Direkt oftalmoskopi ile oftalmolog, fundusa ışık veren ve 14 ila 16 kat büyütme ile görüntüleyen bir oftalmoskop (oftalmoskop) kullanır. Doktor, sağ gözü ile hastanın sağ gözüne bakar ve fundusu dik bir görüntü olarak görür, bu nedenle bu tür incelemeye “dik görüntü” de denir. Aynısı sol göz için de geçerlidir, tersi de geçerlidir. Bu muayenenin gerçekleştirilmesi kolaydır ve fundusun nispeten küçük bir bölümünü yüksek büyütmede gösterir. Bu, optik sinir çıkışı veya tek tek damarlar gibi içindeki bireysel yapıların özellikle iyi değerlendirilmesine izin verir, ancak genel bir genel bakış yalnızca dolaylı oftalmoskopi kullanılarak elde edilebilir.

Dolaylı oftalmoskopide, doktor uzanmış bir kol ile muayene edilmek üzere göz önünde büyüteç ve diğer eliyle el feneri gibi bir ışık kaynağı tutar. Bu tür bir incelemede, fundusu baş aşağı bir görüntü olarak görür, bu nedenle kişi "ters görüntü" ile incelemeden söz eder. Büyütme, doğrudan oftalmoskopiden yaklaşık 4,5 kat daha düşüktür. Bu nedenle, bu muayene fundusun tam bir görünümünü elde etmek için daha uygundur ve muayene eden kişi tarafında daha fazla pratik gerektirir.

Yarık lamba muayenesi yani binoküler mikroskop yardımı ile her iki gözü aynı anda muayene etmek mümkündür.

Bu mümkün değilse, ultrason muayenesi gibi daha ileri inceleme seçenekleri mevcuttur.

Hastalıklar

Fundus hastalıkları çok çeşitli olabilir ve farklı yapıları etkileyebilir. Retina hastalıklarına retinopatiler denir.

Retinanın yaygın bir hastalığı, dabetik retinopati diyabet bağlamında ortaya çıkabilir. Retina dekolmanı veya kanamaya yol açabileceğinden erken körlüğün en yaygın nedenidir. Bu nedenle, şeker hastalarının teşhis konulduğu andan itibaren düzenli oftalmolojik muayenelere gitmeleri ve gerekirse bir ameliyat geçirmeleri önemlidir.

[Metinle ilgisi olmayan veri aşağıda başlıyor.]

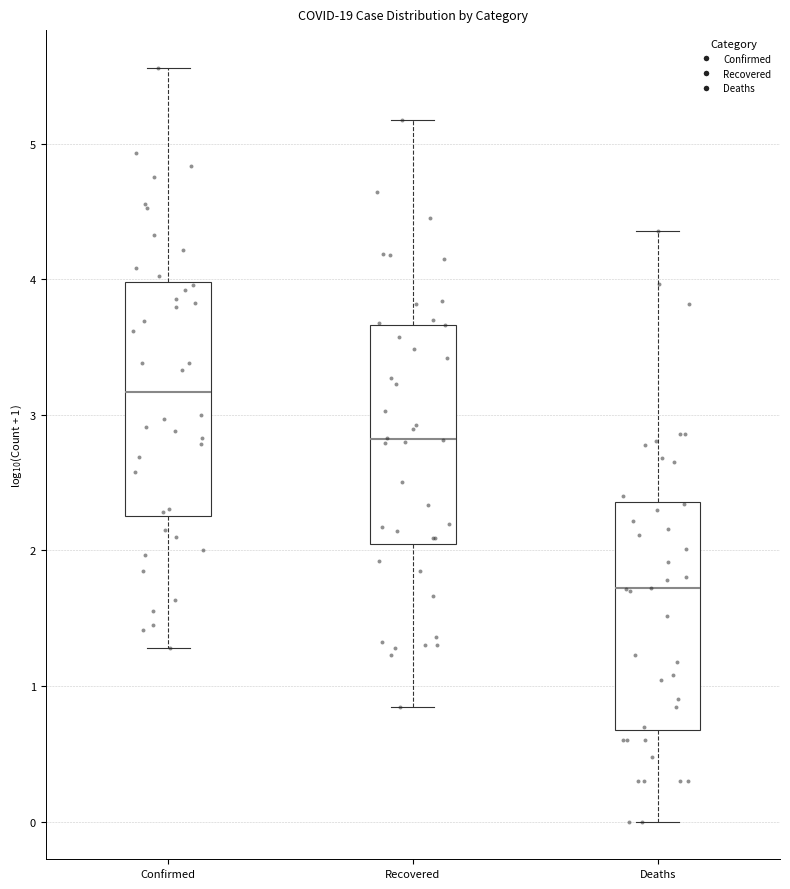

Which box has the highest median line?

Confirmed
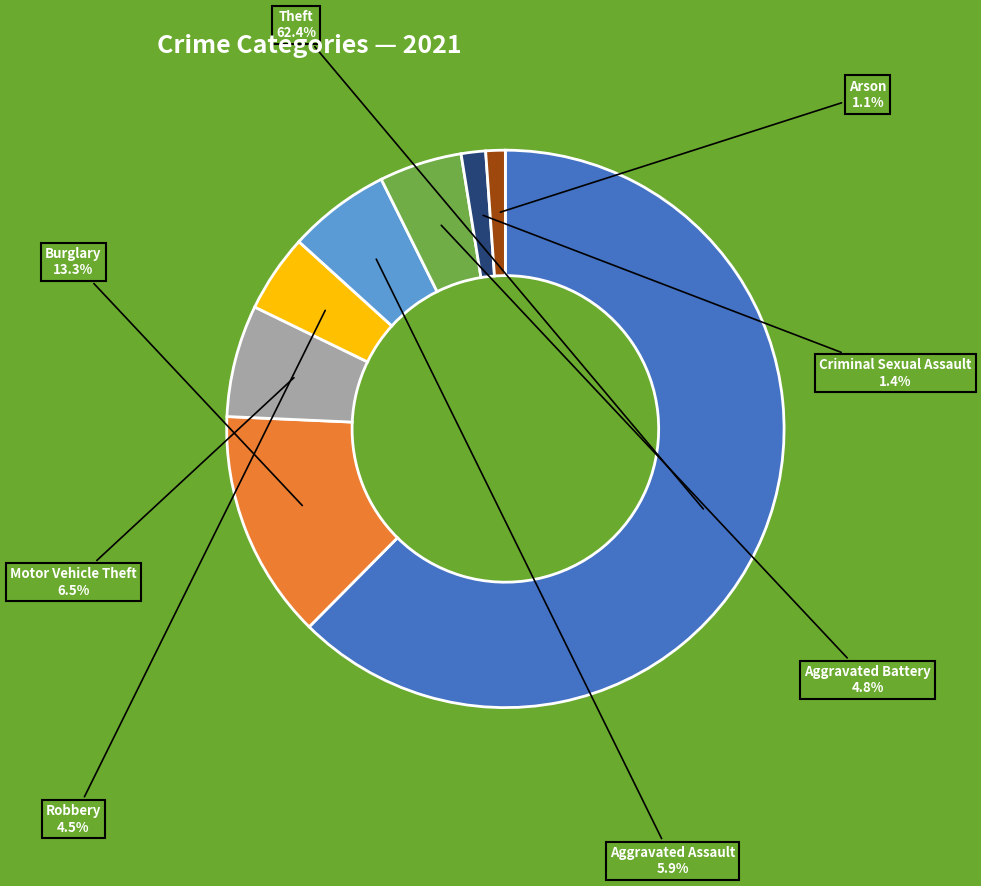

Is there any slice that represents more than half of the pie?

Yes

Ayrıca retinayı besleyen damarlar da olabilir. Vasküler tıkanmalar gel. Bu genellikle yüksek tansiyon, diyabet, kardiyovasküler sistem hastalıkları ve glokom bağlamında olan hastalarda olur. Tercih edilen tedavi, kan akışının restorasyonu veya iyileştirilmesidir.

Diğer bir klinik tablo retina dekolmanıdır (ablatio retinae). Bu, yeterince tedavi edilmezse görme bozukluğuna ve hatta körlüğe yol açabilir. Sebepler çok değişkendir, örneğin gözdeki kıymıklar gibi göz yaralanmaları veya morluklar buna yol açabilir. Tedavi lazerle veya hasar daha büyükse cerrahi olarak yapılabilir.

Retina dekolmanı daha az dramatik bir klinik tablodur, ancak hastalık sırasında retina dekolmanına da yol açabilir.

İlerleyen yaşla birlikte, yaşlılıkta körlüğün en yaygın nedeni olan yaşa bağlı makula dejenerasyonu nihayet ortaya çıkabilir. Hastalar görme keskinliğinde azalma ile görmede kademeli bir bozulma olduğunu bildirir. Bir yandan lazer tedavisi ile görsel yardımlar veya destekleyici ilaç tedavisi seçeneği var.

Fundusu etkileyen bir başka hastalık grubu da iltihaptır. Enfeksiyonları erken bir aşamada tanımak ve gerekirse daha fazla hasar görmesini önlemek için bunları ilaçla tedavi etmek önemlidir.

Genellikle genç erkekleri etkileyen bir durum, Korioretinopati centralis serosa. Bu, farklı boyutlarda görsel kayba yol açar Seröz sıvı birikmesi fotoreseptörler arasında. Bu klinik tablo stresli durumlarla ilişkilidir ve genellikle ilk ortaya çıktığında kendiliğinden iyileşir.

Ayrıca gözün arkasında her yaş grubunda görülebilen tümörler vardır. Bunlar hem iyi huylu hem de kötü huylu olabilir ve mümkünse çıkarılmalı ve / veya ışınlanmalıdır.

Son olarak, retinanın kalıtsal ve doğuştan hastalıkları da vardır, ancak bunlar genellikle semptomların çok erken başlamasıyla ilişkilidir. Ne yazık ki, nedensel bir tedavi ancak çok az durumda mümkündür.